US economist says White House got his tariff research 'all wrong'

BSS
Published On: 08 Apr 2025, 17:34

WASHINGTON, April 8, 2025 (BSS/AFP) - An economist whose work was cited by US President Donald Trump's administration to justify sweeping tariffs has said officials misinterpreted the research -- and the levies should have been as little as a quarter of what the White House announced.

Brent Neiman, who was a US Treasury official under previous president Joe Biden, co-authored a 2021 paper on the impact of tariffs on prices in the United States.

The paper was cited by the US Trade Representative (USTR) in a statement released last week explaining the calculations behind the major import tariffs announced by Trump that threaten to pull the global economy into a recession.

"I disagree fundamentally with the government's trade policy and approach," Neiman wrote in an opinion essay published by The New York Times on Monday.

Neiman said the USTR's "biggest mistake" was misconstruing trade deficits with other countries as a definite sign of unfair practices by the other party.

Additionally, the Trump administration miscited the paper to suggest that domestic prices would only rise slightly under the new tariff regime, Neiman said in the essay, which ran with a headline saying the White House's use of the research "got it all wrong."

The economist said his work, which was produced with three other academics, showed that "the price paid for U.S. imports would rise almost as much as the tariff rate."
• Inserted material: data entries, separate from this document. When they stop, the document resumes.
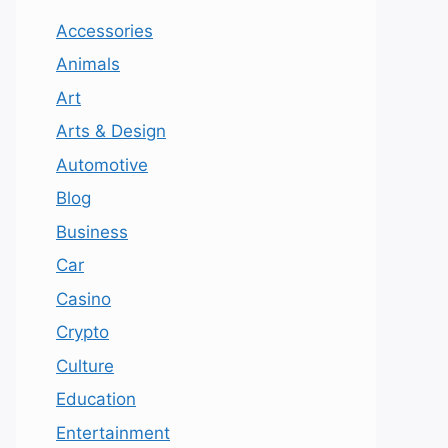
Accessories
Animals
Art
Arts & Design
Automotive
Blog
Business
Car
Casino
Crypto
Culture
Education
Entertainment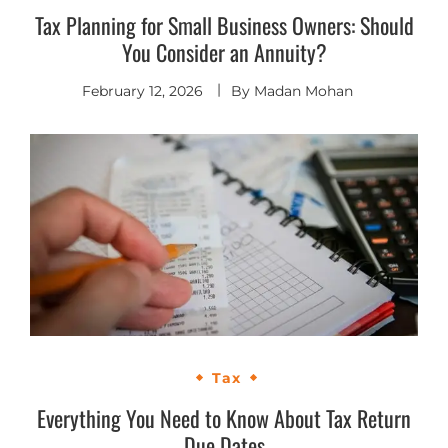
Tax Planning for Small Business Owners: Should
You Consider an Annuity?
February 12, 2026
By
Madan Mohan
Tax
Everything You Need to Know About Tax Return
Due Dates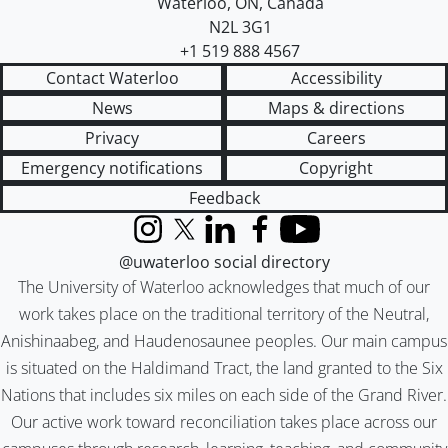
Waterloo
,
ON
,
Canada
N2L 3G1
+1 519 888 4567
Contact Waterloo
Accessibility
News
Maps & directions
Privacy
Careers
Emergency notifications
Copyright
Feedback
Instagram
X (formerly Twitter)
LinkedIn
Facebook
YouTube
@uwaterloo social directory
The University of Waterloo acknowledges that much of our
work takes place on the traditional territory of the Neutral,
Anishinaabeg, and Haudenosaunee peoples. Our main campus
is situated on the Haldimand Tract, the land granted to the Six
Nations that includes six miles on each side of the Grand River.
Our active work toward reconciliation takes place across our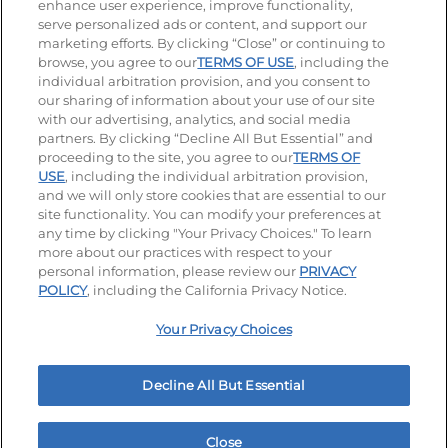
enhance user experience, improve functionality,
serve personalized ads or content, and support our
Visit our Facebook page
Visit our TikTok page
Visit our Instagram page
Visit our YouTube page
Visit our LinkedIn page
marketing efforts. By clicking “Close” or continuing to
browse, you agree to our
TERMS OF USE
, including the
individual arbitration provision, and you consent to
our sharing of information about your use of our site
Accessibility
Privacy Policy
Terms of Use
with our advertising, analytics, and social media
partners. By clicking “Decline All But Essential” and
Terms and Conditions
Unsolicited Ideas Policy
proceeding to the site, you agree to our
TERMS OF
USE
, including the individual arbitration provision,
and we will only store cookies that are essential to our
Applicant & Employee Privacy Notice
Site map
site functionality. You can modify your preferences at
any time by clicking "Your Privacy Choices." To learn
Your Privacy Choices
more about our practices with respect to your
personal information, please review our
PRIVACY
© 2026 IHOP Restaurants LLC
POLICY
, including the California Privacy Notice.
Your Privacy Choices
Decline All But Essential
Close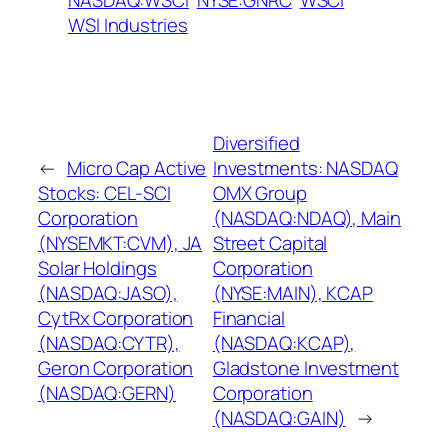
NASDAQ:WSCI
NYSE:GNRC
WSCI
WSI Industries
Diversified
←
Micro Cap Active
Investments: NASDAQ
Stocks: CEL-SCI
OMX Group
Corporation
(NASDAQ:NDAQ), Main
(NYSEMKT:CVM), JA
Street Capital
Solar Holdings
Corporation
(NASDAQ:JASO),
(NYSE:MAIN), KCAP
CytRx Corporation
Financial
(NASDAQ:CYTR),
(NASDAQ:KCAP),
Geron Corporation
Gladstone Investment
(NASDAQ:GERN)
Corporation
(NASDAQ:GAIN)
→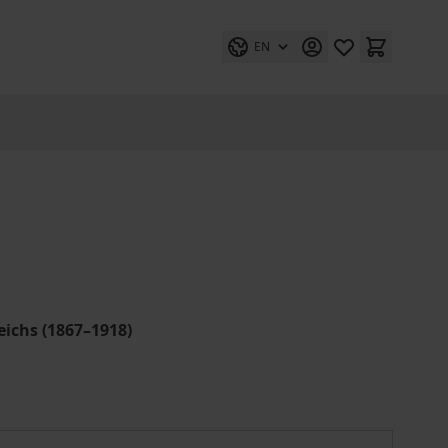
EN
ichs (1867–1918)
Weltmacht auf Abruf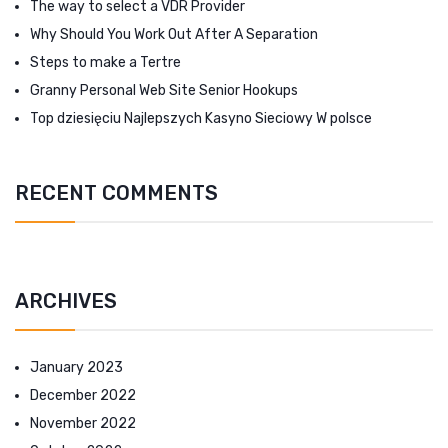
The way to select a VDR Provider
Why Should You Work Out After A Separation
Steps to make a Tertre
Granny Personal Web Site Senior Hookups
Top dziesięciu Najlepszych Kasyno Sieciowy W polsce
RECENT COMMENTS
ARCHIVES
January 2023
December 2022
November 2022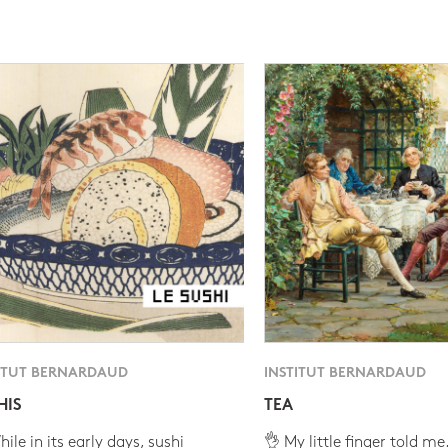
ITUT BERNARDAUD
INSTITUT BERNARDAUD
HIS
TEA
ile in its early days, sushi
👌 My little finger told me.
Their findings also suggested the "calculated tariffs should be dramatically smaller -- perhaps one-fourth as large."

Trump's trade math has left economists scratching their heads, with former Treasury Secretary Larry Summers saying last week "this is to economics what creationism is to biology, astrology is to astronomy."

The USTR published a formula with Greek letters last week to justify the levies which did not include other countries' tariff levels in its determination that Washington was treated unfairly.

Several of Trump's fellow Republicans have begun expressing dissent against his trade war, concerned about its potential to trigger a serious recession.

Bill Ackman, a billionaire hedge fund investor and one of Trump's most prominent cheerleaders, warned at the weekend that the United States was "heading for a self-induced, economic nuclear winter."